Формулировка задания — Преобразуйте в таблицу Markdown отрезок записей от строки, содержащей «Conozca más sobre Vail Health», до строки, содержащей «tus habilidades tienen», включительно, со столбцами «Номер» и «Строка». Пустые строки не включайте.

Исходные данные —
>>>>

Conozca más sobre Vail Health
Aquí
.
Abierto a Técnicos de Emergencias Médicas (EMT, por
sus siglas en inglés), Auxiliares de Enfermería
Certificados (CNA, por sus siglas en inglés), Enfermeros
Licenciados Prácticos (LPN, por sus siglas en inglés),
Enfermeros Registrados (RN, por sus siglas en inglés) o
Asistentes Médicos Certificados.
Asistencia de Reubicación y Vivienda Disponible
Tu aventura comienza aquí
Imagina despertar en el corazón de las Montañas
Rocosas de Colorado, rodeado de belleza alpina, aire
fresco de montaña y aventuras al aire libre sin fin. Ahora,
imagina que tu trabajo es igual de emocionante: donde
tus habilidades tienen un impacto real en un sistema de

<<<<
>>>>

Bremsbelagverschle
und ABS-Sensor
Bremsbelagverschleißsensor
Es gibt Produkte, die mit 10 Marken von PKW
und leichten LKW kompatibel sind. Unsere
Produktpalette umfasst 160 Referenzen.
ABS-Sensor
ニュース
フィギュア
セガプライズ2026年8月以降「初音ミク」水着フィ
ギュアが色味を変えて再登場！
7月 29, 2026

<<<<
>>>>

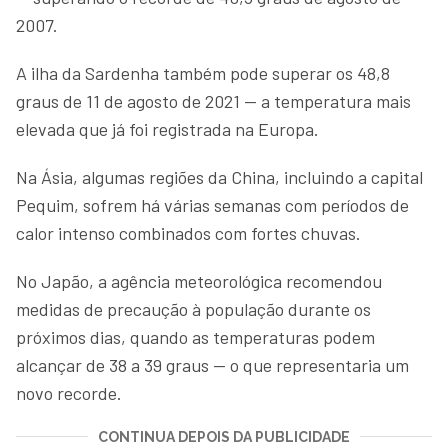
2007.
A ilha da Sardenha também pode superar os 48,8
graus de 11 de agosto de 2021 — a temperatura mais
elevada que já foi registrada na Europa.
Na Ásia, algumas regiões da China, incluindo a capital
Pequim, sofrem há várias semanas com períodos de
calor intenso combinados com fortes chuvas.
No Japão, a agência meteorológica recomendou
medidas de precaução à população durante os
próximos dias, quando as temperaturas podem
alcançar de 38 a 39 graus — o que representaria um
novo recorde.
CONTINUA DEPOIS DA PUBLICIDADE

<<<<

Ответ —
| Номер | Строка |
|---|---|
| 1 | Conozca más sobre Vail Health |
| 2 | Aquí |
| 3 | . |
| 4 | Abierto a Técnicos de Emergencias Médicas (EMT, por |
| 5 | sus siglas en inglés), Auxiliares de Enfermería |
| 6 | Certificados (CNA, por sus siglas en inglés), Enfermeros |
| 7 | Licenciados Prácticos (LPN, por sus siglas en inglés), |
| 8 | Enfermeros Registrados (RN, por sus siglas en inglés) o |
| 9 | Asistentes Médicos Certificados. |
| 10 | Asistencia de Reubicación y Vivienda Disponible |
| 11 | Tu aventura comienza aquí |
| 12 | Imagina despertar en el corazón de las Montañas |
| 13 | Rocosas de Colorado, rodeado de belleza alpina, aire |
| 14 | fresco de montaña y aventuras al aire libre sin fin. Ahora, |
| 15 | imagina que tu trabajo es igual de emocionante: donde |
| 16 | tus habilidades tienen un impacto real en un sistema de |